GIVEN INFORMATION -
---
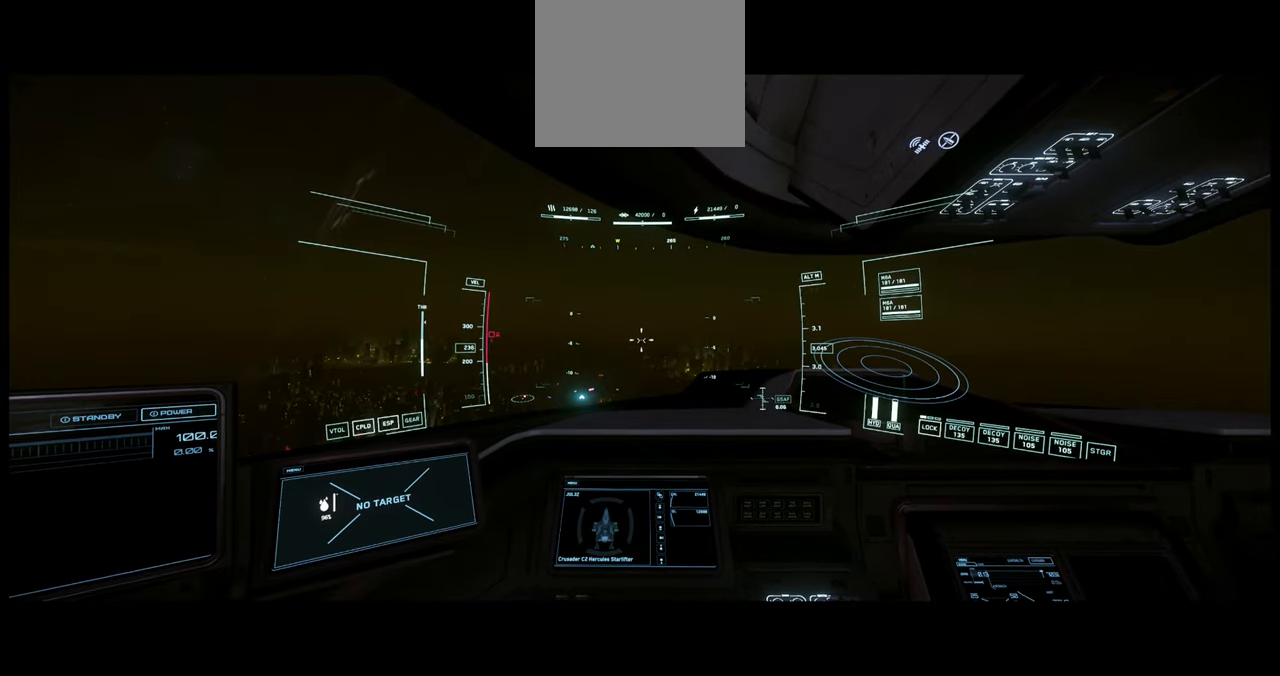
{"dt_ms": 500, "buttons": [], "left_stick": "center", "right_stick": "right", "events": [[233, "right_stick", "right"]]}
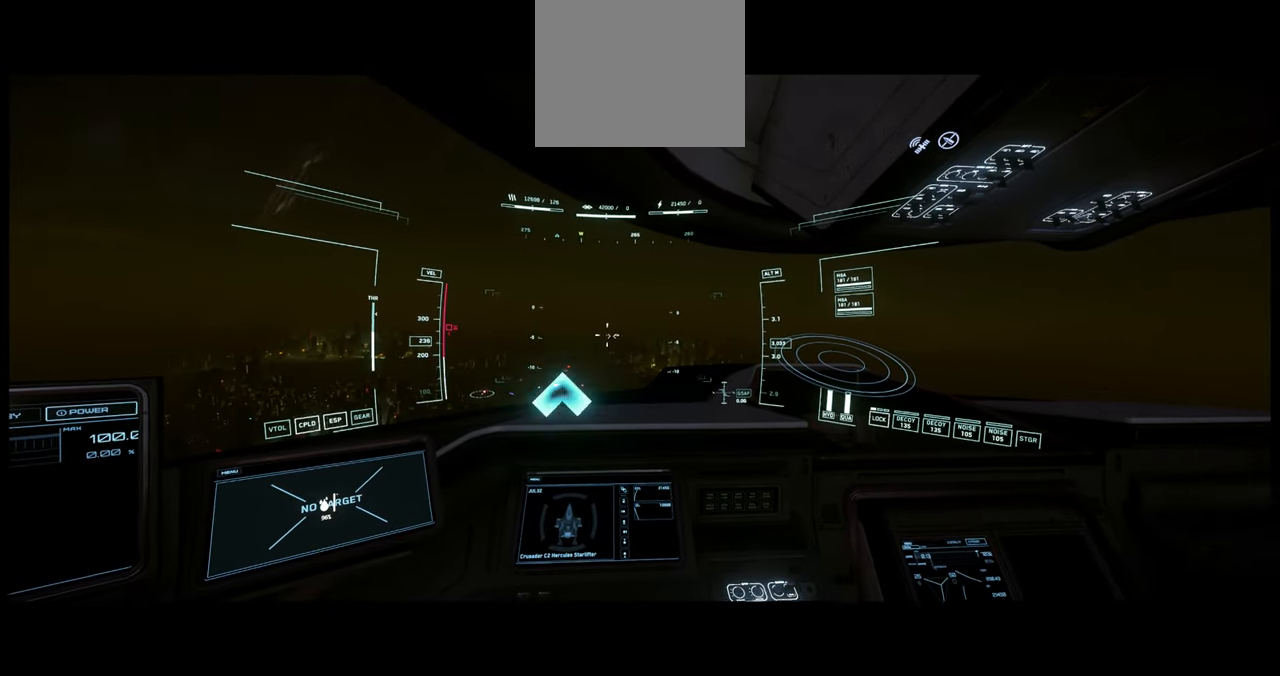
{"dt_ms": 500, "buttons": [], "left_stick": "center", "right_stick": "center", "events": [[17, "right_stick", "center"]]}
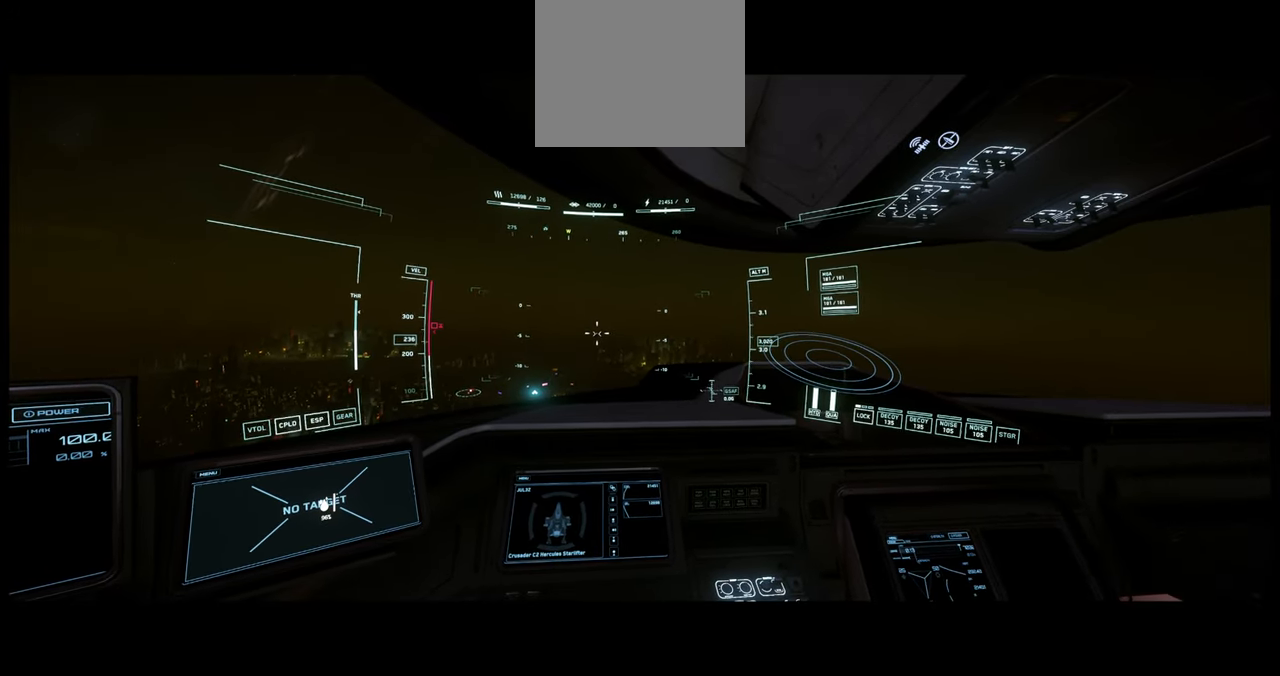
{"dt_ms": 1000, "buttons": [], "left_stick": "center", "right_stick": "center"}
---
YOUR ASSIGNMENT - Output a faithful copy of the data, with each picture left out.

YOUR RESPONSE -
{"dt_ms": 500, "buttons": [], "left_stick": "center", "right_stick": "right", "events": [[233, "right_stick", "right"]]}
{"dt_ms": 500, "buttons": [], "left_stick": "center", "right_stick": "center", "events": [[17, "right_stick", "center"]]}
{"dt_ms": 1000, "buttons": [], "left_stick": "center", "right_stick": "center"}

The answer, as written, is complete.